Il reste à signaler que la basse Mejerda est occupée par un palier variant de 503,6 mm à Ghar Melh à 601,7 mm à Cherfech. Les fortes valeurs de l’ETR dans cette région, bien que située à proximité de la mer, sont liées à la présence des nappes phréatiques superficielles, des surfaces d’eau (Garaât Mabtouha, Lagune Ghar Melh, Sebkhet Sidi Bahroun…) et des périmètres irriguées le long du cours d’eau Mejerda (El Garouni A., 1995).

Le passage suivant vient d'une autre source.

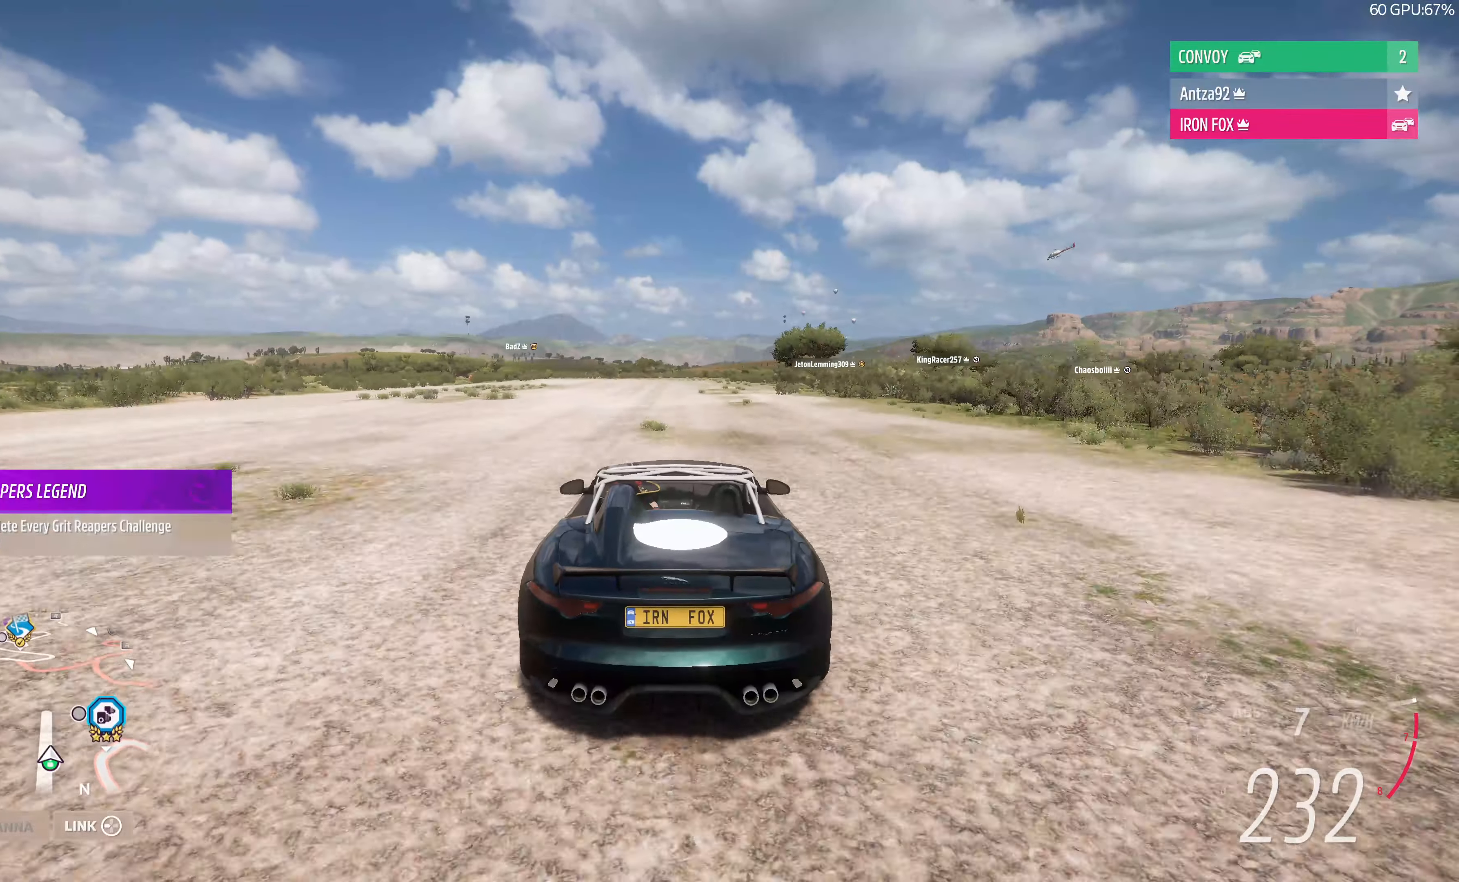
{"buttons": ["L2"], "left_stick": "center", "right_stick": "center", "events": [[400, "L2", "down"], [433, "R2", "up"]]}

Cette variation spatiale s’observe aussi à l’intérieur de chaque secteur, principalement, sous l’effet de la pente et de l’exposition. Les versants orientés vers l’ouest (les versants des monts d’Ouergha à l’ouest du Kef) présentent les niveaux les plus élevés qui

175 suivent la logique de l’arrivée des flux humides du Nord-Ouest. Les versants exposés au sud, notamment les versants sud de la Kroumirie, ont eux aussi des valeurs élevées de l’ETR comparées à ceux exposés au nord, et plus précisément les versants nord de la Dorsale, en raison, de leur forte densité de végétation et leur exposition au rayonnement solaire. Alors que les versants exposés au nord, étant plus secs et plus dénudés, sont situés sur les pentes fortes, au mauvais drainage et aux couverts clairs auxquels s’associent, souvent, à la culture en sec ou le pâturage, favorables au déclenchement du feu. Ces secteurs enregistrent les valeurs les plus faibles de l’ETR.

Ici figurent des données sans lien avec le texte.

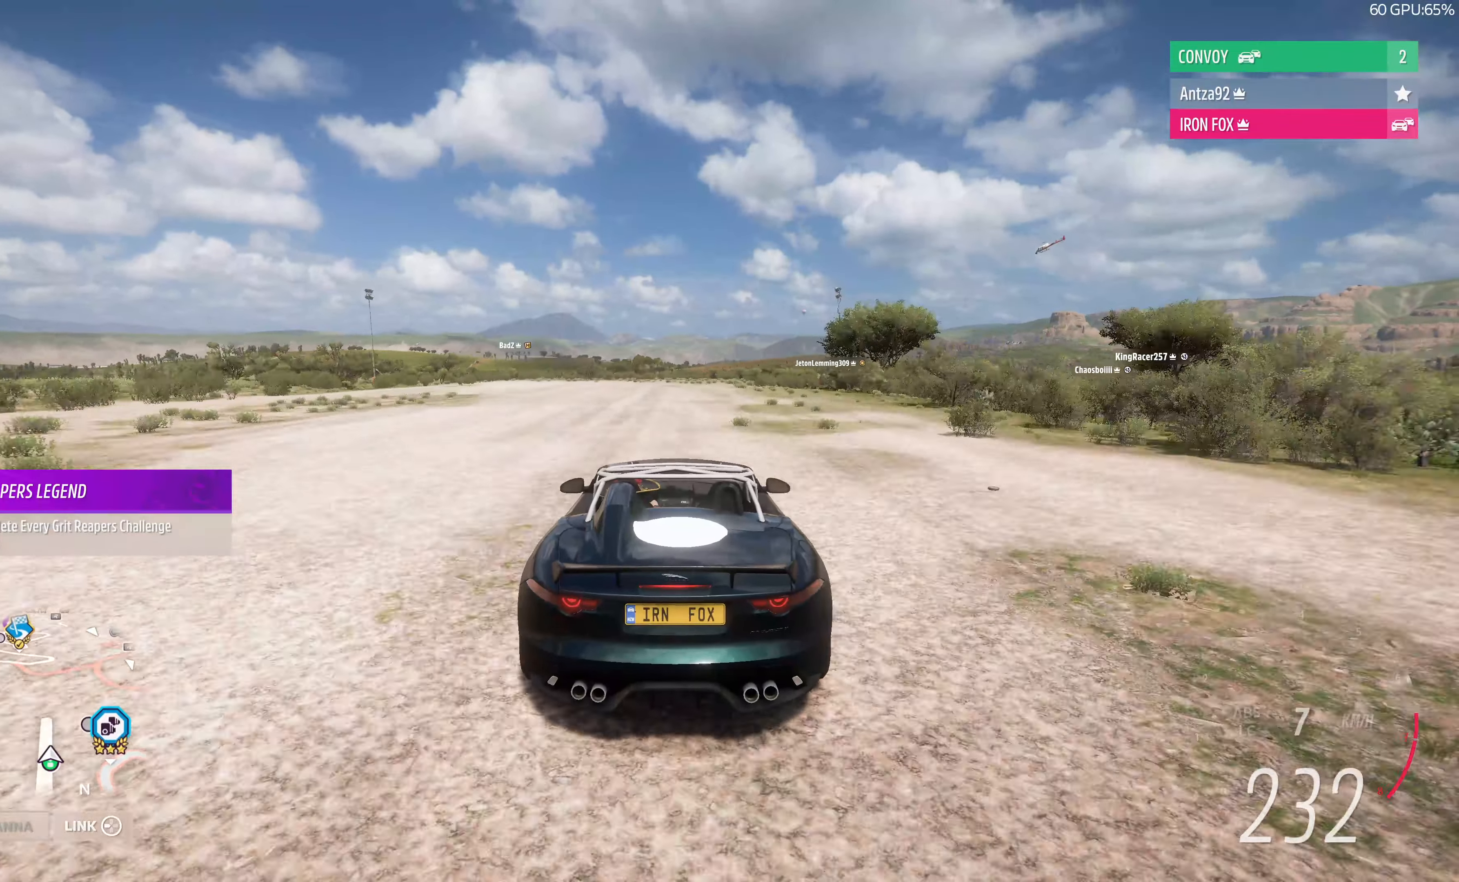
{"buttons": ["L2"], "left_stick": "center", "right_stick": "up-left", "events": [[100, "right_stick", "up"], [433, "right_stick", "up-left"]]}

En résumé, l’analyse de la cartographie de l’ETR révèle, d’abord, que la végétation dans la région d’étude est soumise à un stress hydrique très élevé, et ensuite, une dominance très nette des surfaces souffrant d’un déficit hydrique plus ou moins fort (les secteurs secs) à l’inverse, le confort hydrique n’est représenté que sur une faible superficie, en particulier, sur la bande de la Kroumirie (Mjejra et al., 2015). Enfin, l’existence d’une structure spatiale, au regard des propriétés pédologiques, occupation des terres et des conditions hydriques (Galleguillos M., 2010). C’est-à-dire l’ETR est à la fois influencée par la teneur en eau du sol et par la manière dont cette eau du sol répond à la demande atmosphérique.